A. If money were just money, if we did not so readily equate it with worth, if it did not have a track record of tearing families apart and causing bloody wars, then your Robin Hood policy would make a lot of sense. Yes, it's fair, in a way. You elder daughter is likely to need the money more. But do you really think your younger one will see it that way?
She has done well in life, got herself qualified and settled, and might reasonably expect a bit of a pat on the back from her mother. Instead, she will see the "reward" going to her less successful sister.
I wonder if you have any siblings yourself. I have five, and during our childhood, the work of the fairness police never stopped. Tape measures were routinely employed in the division of chocolate. Have I forgotten the time when two of my sisters inexplicably, outrageously, returned from Carnaby Street wearing jumbo cord miniskirts from Kids in Gear? No, I have not. Fraternal competition for resources is ferocious, because, in our hearts, it is a competition for love.
We never really grow out of this, and most of us are still mentally counting out the Smarties. My guess is that if you followed your plan, it would cause anguish from which the loving relationship between your daughters would never recover.

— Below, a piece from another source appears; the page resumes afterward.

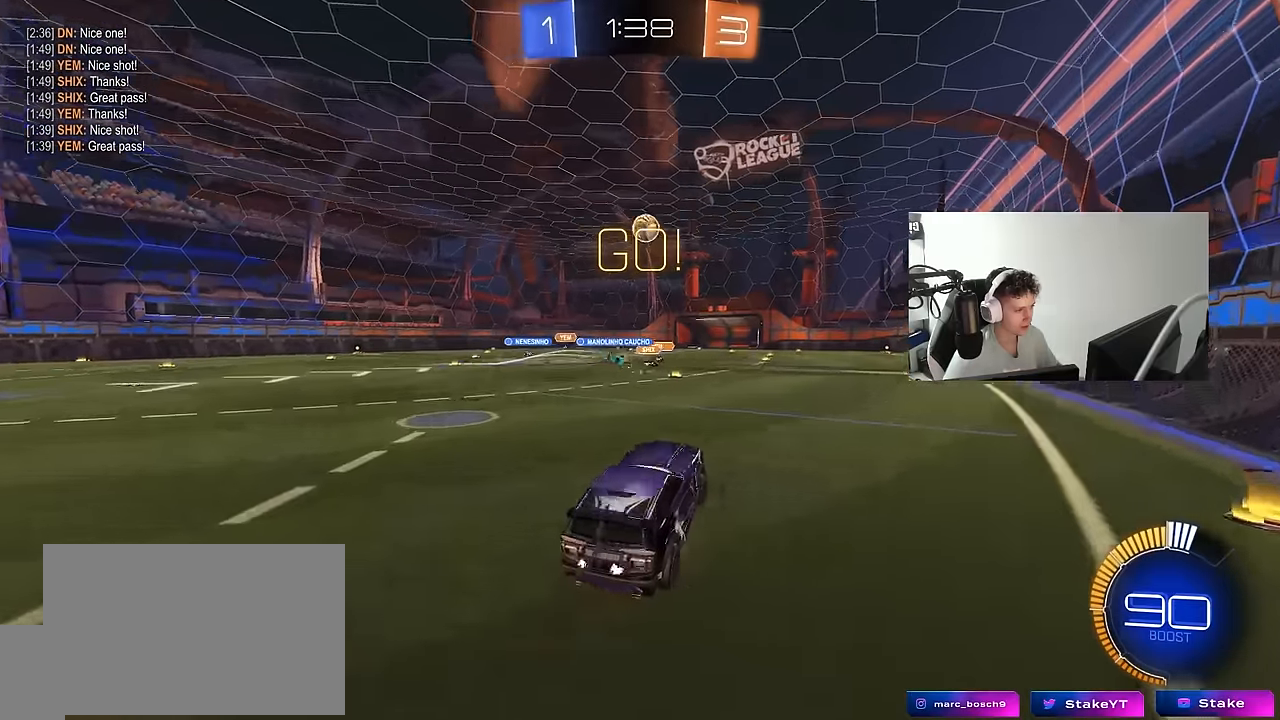
{"keys": ["d", "s"], "mouse": [], "mouse_move": "up", "events": [[16, "mouse_left", "down"], [16, "mouse_right", "down"], [66, "d", "down"], [66, "s", "down"], [116, "shift", "down"], [166, "a", "down"], [166, "d", "up"], [166, "mouse_left", "up"], [216, "mouse_right", "up"], [216, "shift", "up"], [450, "d", "down"], [483, "a", "up"]]}
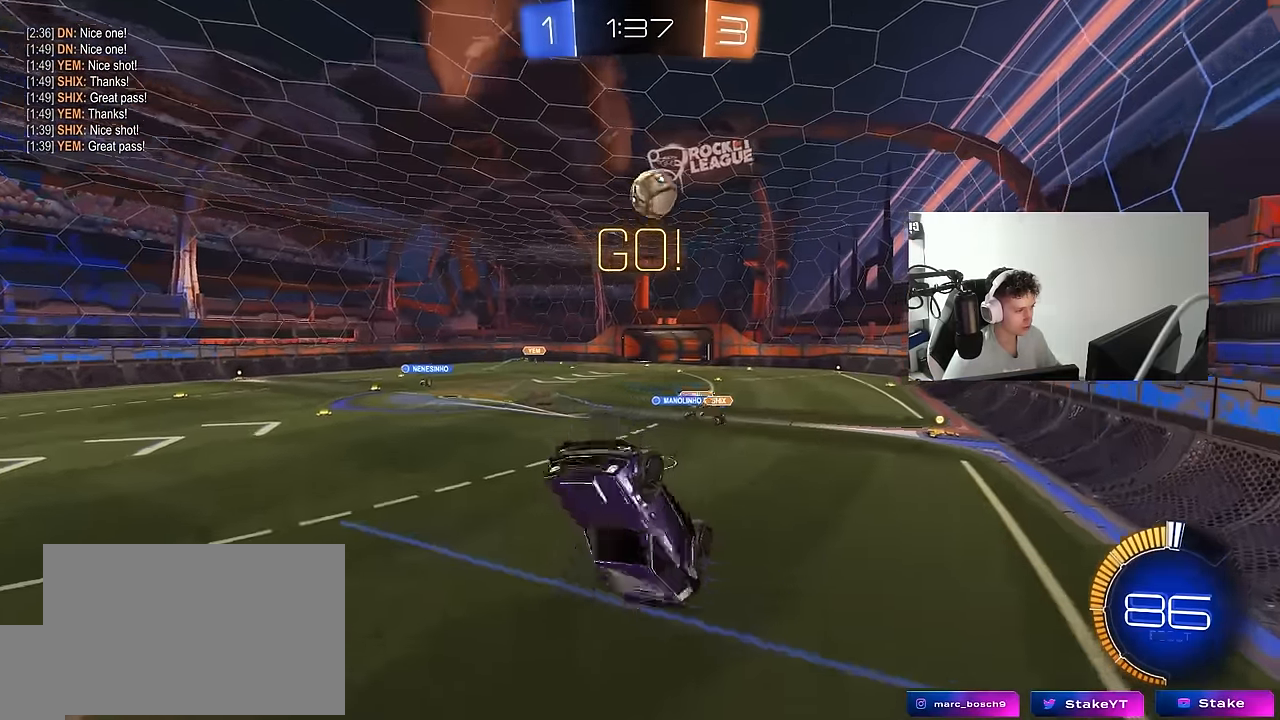
{"keys": ["d"], "mouse": ["left"], "mouse_move": "still", "events": [[83, "mouse_left", "down"], [133, "a", "down"], [183, "d", "up"], [183, "s", "up"], [183, "shift", "down"], [316, "w", "down"], [416, "shift", "up"], [450, "a", "up"], [450, "d", "down"], [500, "w", "up"]]}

So I say you divide it down the middle. It is not your business to equalise their status in life at this late stage (or indeed, a much later stage, as here's hoping you've got a few good years in you yet). In any case, her half of your money will have a greater impact on the life of your poorer daughter. If it's your granddaughter you're thinking of, leave some money to her. But remember that any children your other daughter produces after you die will not have received the same benefit. So it goes on.
It's your money, though. And if you decide to follow your plan, explain your decision to your daughters without delay. I've seen the heartbreak caused by an unexpected "snub" in a parent's will, and the pain is that much worse when there's no longer the opportunity to ask why.